Ok, this is going to be f'ng long, but just know I'm genuinely wanting to help/share in my own way.
I think that at times (not always) it comes down to understanding what is making the brain want this feeling. I like to think of trying to place myself in two planes. One part of me that wants to act out. This part is either reacting to a trigger or learned behavior (stress, smell, thought, whatever), mostly driven by emotion, or it simply WANTS that thing because it has been trained to get when it wants without a whole lot of consequence. The other plane is logical and wants to break down what is happening to the dude (me) that is reaaally fantasizing away on the ritual of doing
the thing.
I would like to add that I am on only day 3 of rebooting. My longest reboot is 9 days (just last week
) and I have 25 years of sometimes regret, shame, and frustration due to PMO. I do remind myself that I have done good things within that time span, but because of the emotional plane I defined at top I tend to end up thinking about the bad and act out. One last thing, I was diagnosed with ADHD about 13 years ago. I only see this as a circumstance and actually helpful. This is not a pass why I do what I do. I have a responsibility to be good to myself.
Prior to my first reboot I cannot tell you when I had not PMO'ed for those 25 years.

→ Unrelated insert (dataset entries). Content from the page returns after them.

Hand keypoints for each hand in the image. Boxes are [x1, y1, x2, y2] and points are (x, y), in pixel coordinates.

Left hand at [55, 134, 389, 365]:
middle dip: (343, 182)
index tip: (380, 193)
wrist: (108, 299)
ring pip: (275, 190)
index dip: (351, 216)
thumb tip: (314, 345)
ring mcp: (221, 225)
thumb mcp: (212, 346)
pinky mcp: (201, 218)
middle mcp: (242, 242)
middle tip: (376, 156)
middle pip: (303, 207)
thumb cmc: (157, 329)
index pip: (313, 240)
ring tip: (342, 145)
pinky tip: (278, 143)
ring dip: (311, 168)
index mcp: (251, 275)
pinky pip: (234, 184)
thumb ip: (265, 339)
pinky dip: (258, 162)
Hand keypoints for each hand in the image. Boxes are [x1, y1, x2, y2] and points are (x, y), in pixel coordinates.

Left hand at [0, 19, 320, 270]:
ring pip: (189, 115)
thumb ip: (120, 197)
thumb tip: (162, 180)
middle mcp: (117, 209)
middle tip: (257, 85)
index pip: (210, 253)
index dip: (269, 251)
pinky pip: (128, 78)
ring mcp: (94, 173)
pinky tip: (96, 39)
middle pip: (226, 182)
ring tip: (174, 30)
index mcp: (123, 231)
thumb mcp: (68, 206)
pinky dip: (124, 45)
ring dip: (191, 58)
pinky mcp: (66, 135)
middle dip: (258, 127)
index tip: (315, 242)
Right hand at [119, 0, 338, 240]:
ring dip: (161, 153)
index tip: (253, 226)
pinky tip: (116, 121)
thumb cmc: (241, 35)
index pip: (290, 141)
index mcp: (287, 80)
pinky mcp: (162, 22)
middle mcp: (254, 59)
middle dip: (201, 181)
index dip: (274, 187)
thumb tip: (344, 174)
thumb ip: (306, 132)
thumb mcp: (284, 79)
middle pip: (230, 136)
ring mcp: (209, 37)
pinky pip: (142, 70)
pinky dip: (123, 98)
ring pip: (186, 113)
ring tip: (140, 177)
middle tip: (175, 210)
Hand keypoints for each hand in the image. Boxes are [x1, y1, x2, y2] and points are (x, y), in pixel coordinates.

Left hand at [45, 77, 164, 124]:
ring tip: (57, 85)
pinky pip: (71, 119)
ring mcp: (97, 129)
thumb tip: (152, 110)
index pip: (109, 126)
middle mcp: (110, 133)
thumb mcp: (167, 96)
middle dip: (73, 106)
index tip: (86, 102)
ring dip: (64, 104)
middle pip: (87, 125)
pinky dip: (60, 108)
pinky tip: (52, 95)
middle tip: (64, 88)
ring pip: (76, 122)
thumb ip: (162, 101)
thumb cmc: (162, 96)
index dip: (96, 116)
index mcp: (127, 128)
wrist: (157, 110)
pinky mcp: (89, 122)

I believe that for me PMO ends up being the final result of an underlying response to a set of conditions I grouped together a long time ago. I only have 3 main definitions, but I think there might be a couple more or nuances within the first three:
1. Generally bored and looking for something to put my mind to -
I define this as seeking NOVELTY. I'm really just bored with projects, work, everyday life, routine. I'm looking to spend some time somewhere other than my everyday life. By the way, Dopamine Nation does a good job on helping shed a little light on seeking novelty. Overall everyday is a little dull, let's get some spiciness up in here!
2. I cannot focus on one important thing -
When I'm not able to find focus I tend to then want to look at EVERYTHING I'm working on or I'm supposed to do within a day. I make everything a priority, everything is important and it almost feel like sensory overload. I end up giving up. I might make some progress, but I have to really manage myself. It is exhausting!
3. Feeling anxious because I have not made progress on things -
You can see where things go from here. This one tends to hit at my core because it makes me feel like no matter what I tell myself I always know I'm my worst enemy. It really hurts me and my confidence because it makes me feel is not even the universe that is against me, IT'S ME
I'd like to think that if I define these things and work on naming them, think about possible solutions, and set some non-negotiables I might have a shot at allowing myself more time. Find the space between the rush of wanting something and putting space between me and it. Of allowing yourself to move on without judgement and find peace in that process.
At the end of the day, for me, it is a matter of finding peace within my own mind. I've spent a lot of hours trying to figure myself out, Sometimes that's the problem, but I know I can nerd myself out and can do it. I know you can do it.
I hope this helps you. Thank you for allowing me to share with you.